Why all the privacy?  A forum rule of some sort?  

I figure if I wanted to buy some I'd just enter my phone number on their web site and wait for a call back.  Maybe I'm missing something.  If so, please PM me too.


----------



## alligood729 (Oct 23, 2013)

Pneumothorax said:


> Why all the privacy?  A forum rule of some sort?
> 
> I figure if I wanted to buy some I'd just enter my phone number on their web site and wait for a call back.  Maybe I'm missing something.  If so, please PM me too.



pm sent to you as well....


----------



## QuackHead90 (Oct 23, 2013)

Please send me a pm too  thanks man


----------



## baseball_hunter#8 (Oct 23, 2013)

im interested


----------



## savage11006 (Oct 23, 2013)

Me too


----------



## Pneumothorax (Oct 23, 2013)

Just Google BiPolar broadheads.  They're a start-up but they have put up a website.

The owner/inventor is a member here with username bowkill7.  I'm sure a PM to that guy will result in a quick response.  I would hope so anyway.


----------



## BGA (Oct 24, 2013)

I think he isnt releasing the owners # as it might be a little too intrucive.
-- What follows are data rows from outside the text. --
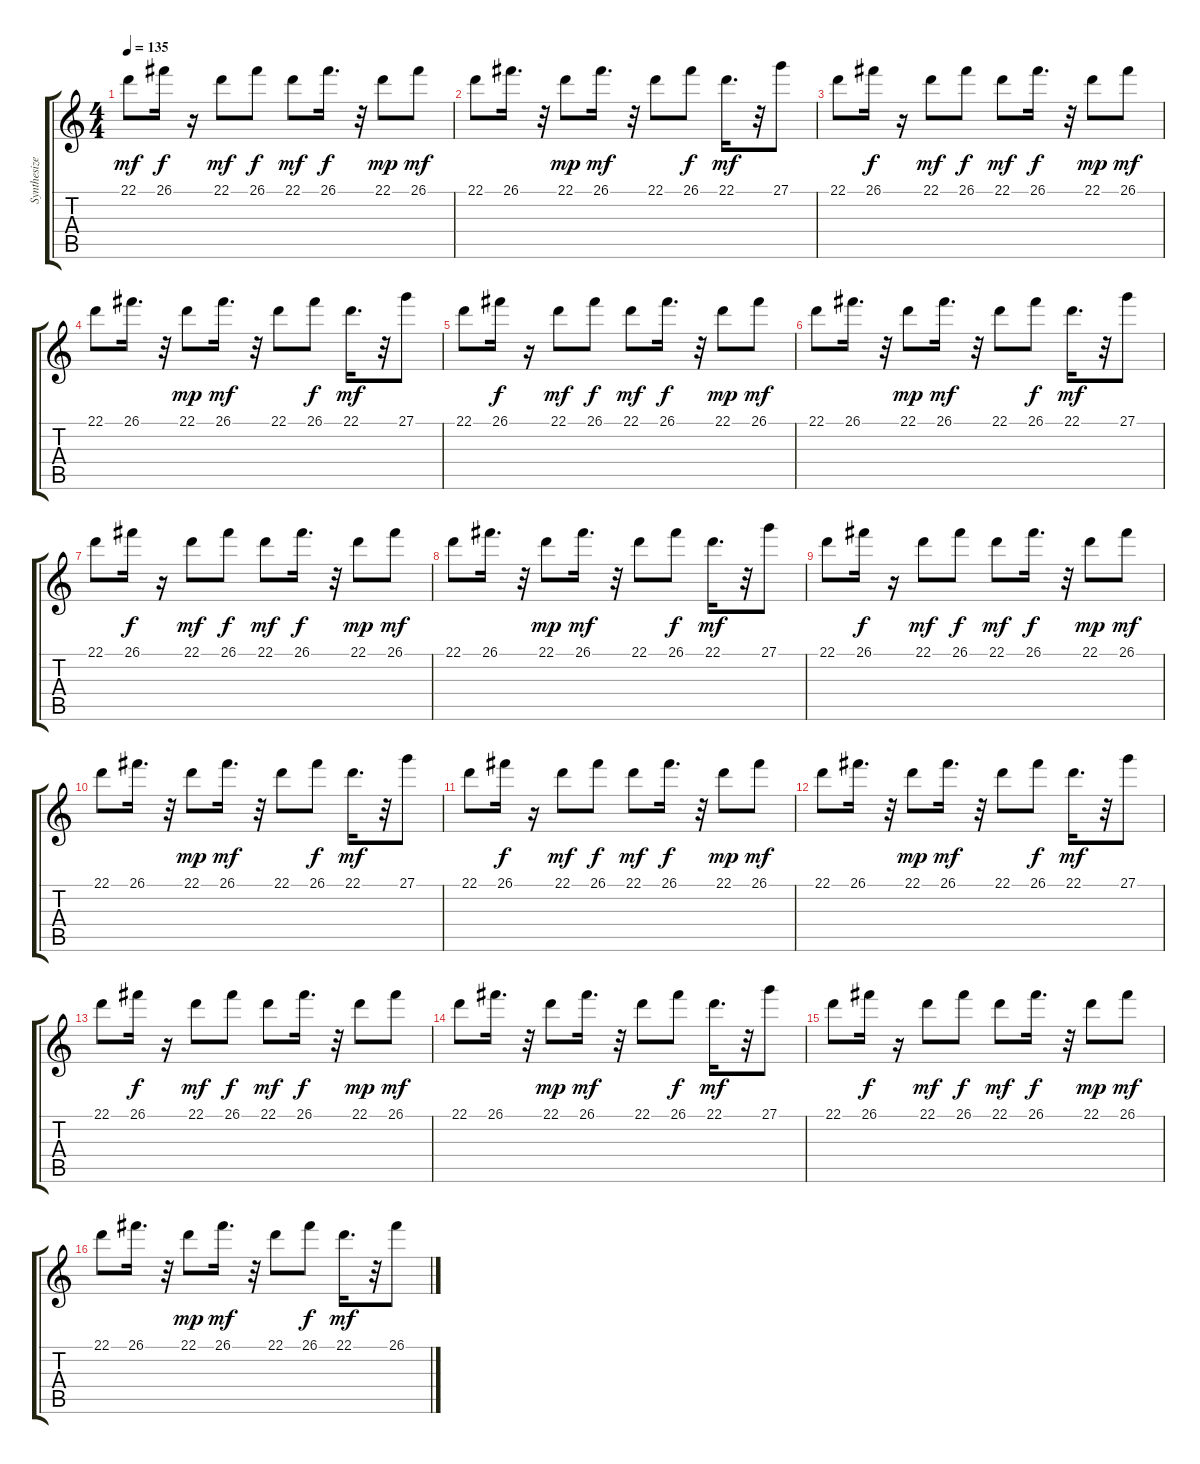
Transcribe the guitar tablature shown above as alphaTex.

\track ("Synthesizer 2" "Synthesize") {instrument lead1square}
\staff {score tabs}
\tuning (E4 B3 G3 D3 A2 E2) {hide}
\ts (4 4)
\tempo 135
\clef g2
\ks c
22.1.8{dy mf} 26.1.16{dy f} r.16 22.1.8{dy mf} 26.1.8{dy f} 22.1.8{dy mf} 26.1.16{d dy f} r.32 22.1.8{dy mp} 26.1.8{dy mf} |
22.1.8 26.1.16{d} r.32 22.1.8{dy mp} 26.1.16{d dy mf} r.32 22.1.8 26.1.8{dy f} 22.1.16{d dy mf} r.32 27.1.8 |
22.1.8 26.1.16{dy f} r.16 22.1.8{dy mf} 26.1.8{dy f} 22.1.8{dy mf} 26.1.16{d dy f} r.32 22.1.8{dy mp} 26.1.8{dy mf} |
22.1.8 26.1.16{d} r.32 22.1.8{dy mp} 26.1.16{d dy mf} r.32 22.1.8 26.1.8{dy f} 22.1.16{d dy mf} r.32 27.1.8 |
22.1.8 26.1.16{dy f} r.16 22.1.8{dy mf} 26.1.8{dy f} 22.1.8{dy mf} 26.1.16{d dy f} r.32 22.1.8{dy mp} 26.1.8{dy mf} |
22.1.8 26.1.16{d} r.32 22.1.8{dy mp} 26.1.16{d dy mf} r.32 22.1.8 26.1.8{dy f} 22.1.16{d dy mf} r.32 27.1.8 |
22.1.8 26.1.16{dy f} r.16 22.1.8{dy mf} 26.1.8{dy f} 22.1.8{dy mf} 26.1.16{d dy f} r.32 22.1.8{dy mp} 26.1.8{dy mf} |
22.1.8 26.1.16{d} r.32 22.1.8{dy mp} 26.1.16{d dy mf} r.32 22.1.8 26.1.8{dy f} 22.1.16{d dy mf} r.32 27.1.8 |
22.1.8 26.1.16{dy f} r.16 22.1.8{dy mf} 26.1.8{dy f} 22.1.8{dy mf} 26.1.16{d dy f} r.32 22.1.8{dy mp} 26.1.8{dy mf} |
22.1.8 26.1.16{d} r.32 22.1.8{dy mp} 26.1.16{d dy mf} r.32 22.1.8 26.1.8{dy f} 22.1.16{d dy mf} r.32 27.1.8 |
22.1.8 26.1.16{dy f} r.16 22.1.8{dy mf} 26.1.8{dy f} 22.1.8{dy mf} 26.1.16{d dy f} r.32 22.1.8{dy mp} 26.1.8{dy mf} |
22.1.8 26.1.16{d} r.32 22.1.8{dy mp} 26.1.16{d dy mf} r.32 22.1.8 26.1.8{dy f} 22.1.16{d dy mf} r.32 27.1.8 |
22.1.8 26.1.16{dy f} r.16 22.1.8{dy mf} 26.1.8{dy f} 22.1.8{dy mf} 26.1.16{d dy f} r.32 22.1.8{dy mp} 26.1.8{dy mf} |
22.1.8 26.1.16{d} r.32 22.1.8{dy mp} 26.1.16{d dy mf} r.32 22.1.8 26.1.8{dy f} 22.1.16{d dy mf} r.32 27.1.8 |
22.1.8 26.1.16{dy f} r.16 22.1.8{dy mf} 26.1.8{dy f} 22.1.8{dy mf} 26.1.16{d dy f} r.32 22.1.8{dy mp} 26.1.8{dy mf} |
22.1.8 26.1.16{d} r.32 22.1.8{dy mp} 26.1.16{d dy mf} r.32 22.1.8 26.1.8{dy f} 22.1.16{d dy mf} r.32 26.1.8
However I did find a website that is selling these online. 

They are currently out of the 100 but have 125 in stock. Link below

http://www.amazon.com/Bi-Polar-Broa...=1382594872&sr=8-1&keywords=bipolar+broadhead

http://www.bowhunterssupplystore.co...-3-pack-210291-prd1.html?pSearchQueryId=32756


----------



## alligood729 (Oct 24, 2013)

I forgot about the phone# thing guys, can't post them...... but will send you a pm any time....


----------



## CamoDawg85 (Oct 25, 2013)

*Does Social Circle Ace sell them by chance?*

Steve and Kenneth are my go-to men for archery equipment.

Thanks,
Jeff


----------



## alligood729 (Oct 25, 2013)

CamoDawg85 said:


> Steve and Kenneth are my go-to men for archery equipment.
> 
> Thanks,
> Jeff



No, they do not. Get on'em......


----------



## CamoDawg85 (Oct 25, 2013)

alligood729 said:


> No, they do not. Get on'em......



Dang! Will have to next time I swing my there.

Thanks,
Jeff


----------



## ASEHUNTER (Oct 5, 2015)

Pm me too thanks


----------



## cocrymes (Oct 5, 2015)

please pm me as well at your convenience 
Thanks
(didn't realize this post was so old at first but still interested if possible)


----------



## kurzrecord99 (Oct 8, 2015)

I want some to!!


----------



## alligood729 (Oct 9, 2015)

ASEHUNTER said:


> Pm me too thanks





cocrymes said:


> please pm me as well at your convenience
> Thanks
> (didn't realize this post was so old at first but still interested if possible)





kurzrecord99 said:


> I want some to!!


 
Pm sent to you guys....


----------



## 2feathers (Oct 9, 2015)

ordered some 100 grain on Tuesday night, they were in my mailbox Thursday afternoon. cant wait to give them a try!


----------



## jarhead 44 (Oct 9, 2015)

i would like to try em out as well allgood729


----------